A couple of weekends back I ran my second 10 k race, a local event benefiting lung cancer research, the Brocktrot. www.brocktrot.org
For those non-runners a 10k is 6.2 miles. The Brocktrot is a tough course because of its considerable amount of up hills and down hills, though in the Berkshires there are a lot of these. You might think the down hills are a breeze only you have to put your effort into not going to fast and pushing back against inertia. At least I do.
I hadn’t trained as much this year I had last year. A tighter work schedule and loosing good start up time in the spring following a heel injury put me behind where I was last year. But I’d done the race last year, had done a few flat land runs that were close to six miles and I am not beyond walking short distance when I am wiped, so I knew I’d finish. The question was how well. My goal was to finish and to try to come in under an hour. A pathetic time for a younger or more experienced runner but decent for someone like me.
The day of the race I didn’t think much about how I’d do. There are 200 people running on both sides of you, in front and in back and the road and hills are in front of you. It’s really hard for me to gauge how I am doing other than timing my pace at certain marks along the way. I seemed to be doing ok. Not great but ok.
Part of the race (a rare flat part) runs up the entrance road of Tanglewood, loops around a parking lot and then out another entrance and back on the road. It was at this loop that I could see a short distance behind me and "crap" I could see the ambulance. This follows the last person to the end [unless someone needs it] which means that I was close to the end of the pack. "Double crap". I have to at least come in a distance ahead of the freakin’ ambulance.
It was this moment that had me thinking about the topic of this post. There were people behind me, not many but still some, and someone was going to come in last.
In races of just about any kind someone is going to come in last. In some races it means you lose, such as an election or competition where you are a serious contender and there are times when you just put yourself out there to compete against others but also against yourself.

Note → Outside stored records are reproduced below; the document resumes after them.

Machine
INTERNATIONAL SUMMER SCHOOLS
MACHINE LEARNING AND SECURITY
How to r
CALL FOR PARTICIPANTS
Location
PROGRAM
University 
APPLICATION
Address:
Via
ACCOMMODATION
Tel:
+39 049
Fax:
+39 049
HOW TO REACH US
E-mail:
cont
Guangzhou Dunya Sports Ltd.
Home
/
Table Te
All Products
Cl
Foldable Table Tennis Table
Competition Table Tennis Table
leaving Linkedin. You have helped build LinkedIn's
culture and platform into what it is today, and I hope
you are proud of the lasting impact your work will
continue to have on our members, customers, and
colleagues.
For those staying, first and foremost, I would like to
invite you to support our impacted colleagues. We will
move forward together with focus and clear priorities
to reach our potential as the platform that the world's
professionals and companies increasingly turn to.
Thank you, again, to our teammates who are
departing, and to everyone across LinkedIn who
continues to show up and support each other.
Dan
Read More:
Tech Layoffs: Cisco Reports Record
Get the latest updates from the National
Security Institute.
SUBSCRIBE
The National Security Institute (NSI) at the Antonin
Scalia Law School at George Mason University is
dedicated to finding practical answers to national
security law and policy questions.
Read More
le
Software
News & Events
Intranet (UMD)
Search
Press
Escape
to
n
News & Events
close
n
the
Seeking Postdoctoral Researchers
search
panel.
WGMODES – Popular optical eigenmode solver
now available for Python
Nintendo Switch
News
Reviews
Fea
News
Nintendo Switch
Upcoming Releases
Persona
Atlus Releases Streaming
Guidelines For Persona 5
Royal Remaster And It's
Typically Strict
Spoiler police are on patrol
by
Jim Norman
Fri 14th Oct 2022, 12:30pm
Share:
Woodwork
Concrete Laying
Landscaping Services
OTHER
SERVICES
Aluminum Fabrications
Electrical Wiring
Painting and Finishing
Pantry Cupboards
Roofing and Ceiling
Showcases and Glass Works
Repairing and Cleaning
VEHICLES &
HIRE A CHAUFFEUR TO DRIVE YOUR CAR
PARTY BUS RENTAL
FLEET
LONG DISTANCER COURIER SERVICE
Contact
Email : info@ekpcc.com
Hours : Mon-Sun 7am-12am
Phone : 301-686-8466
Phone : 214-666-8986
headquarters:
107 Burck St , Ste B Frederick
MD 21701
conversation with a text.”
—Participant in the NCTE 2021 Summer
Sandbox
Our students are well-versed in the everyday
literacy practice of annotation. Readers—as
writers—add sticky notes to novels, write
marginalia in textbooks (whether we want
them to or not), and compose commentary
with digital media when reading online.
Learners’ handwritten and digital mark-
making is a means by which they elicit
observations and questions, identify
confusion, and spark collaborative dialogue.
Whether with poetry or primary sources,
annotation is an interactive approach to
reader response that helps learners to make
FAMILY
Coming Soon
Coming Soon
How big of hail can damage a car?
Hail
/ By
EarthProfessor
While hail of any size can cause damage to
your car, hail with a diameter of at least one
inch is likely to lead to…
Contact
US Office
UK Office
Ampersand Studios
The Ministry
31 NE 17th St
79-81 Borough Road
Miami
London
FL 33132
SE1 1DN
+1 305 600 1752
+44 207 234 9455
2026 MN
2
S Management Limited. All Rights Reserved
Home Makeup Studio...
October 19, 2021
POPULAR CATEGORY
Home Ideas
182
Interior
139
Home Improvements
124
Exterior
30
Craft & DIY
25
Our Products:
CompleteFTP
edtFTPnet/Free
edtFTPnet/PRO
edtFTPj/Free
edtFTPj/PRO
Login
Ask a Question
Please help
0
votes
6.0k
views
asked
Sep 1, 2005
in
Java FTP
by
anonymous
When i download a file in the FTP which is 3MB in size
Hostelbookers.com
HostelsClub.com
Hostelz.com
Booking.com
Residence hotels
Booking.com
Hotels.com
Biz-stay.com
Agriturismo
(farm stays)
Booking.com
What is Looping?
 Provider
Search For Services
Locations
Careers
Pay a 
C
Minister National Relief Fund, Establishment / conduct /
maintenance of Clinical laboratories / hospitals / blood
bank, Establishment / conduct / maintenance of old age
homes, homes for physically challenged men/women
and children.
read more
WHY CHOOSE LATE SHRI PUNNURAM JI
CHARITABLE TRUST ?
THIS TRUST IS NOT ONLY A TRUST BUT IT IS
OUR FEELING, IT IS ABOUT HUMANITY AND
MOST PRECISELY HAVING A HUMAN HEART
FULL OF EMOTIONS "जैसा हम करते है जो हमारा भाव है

It’s easy to be philosophical about the last one over the line when it isn’t you and our culture doesn't always do well with the people who do not win. Yet more likely it is the person who comes in last, at least in a race like this, is someone like me who somewhat suspects they will be at the back of the pack but still goes out there for the experience, as a test against your own endurance, own tenacity and for the fun of the experience.
Why do we do that when we know the winners are so much faster than us and more skilled? For me it clearly a challenge of myself against the course and the clock; a marker of the work that I have done in training. There is little chance I will even see the runners who are 20 years younger than me who can finish the course in half the time or runners who have been at this for years and can practice every day. But it doesn't seem to matter. I think for those of us in the back of the pack it is the satisfaction of accomplishing something that we have had to push ourselves to do and that we did not give up when it was tough, when those up hills seemed to go on and on.
It makes me admire a little more everyone who puts themselves out there for a race, for a cause they believe in when the going is not smooth and easy or run for some election when you are getting trashed or hurting in the polls. It takes character to be willing to loose, to risk that potential embarrassment of coming in last by a wide distance. But it can also come with tremendous satisfaction of having tested yourself and finished. Maybe not first but well ahead of the many who were too afraid to even try.
So how’d I do? I finished and never even saw the ambulance again. A little over an hour, 176 out of 200 and I felt absolutely great and can’t wait until my next race.
1 comment:
Congratulations! You are correct, effort and intent really do count.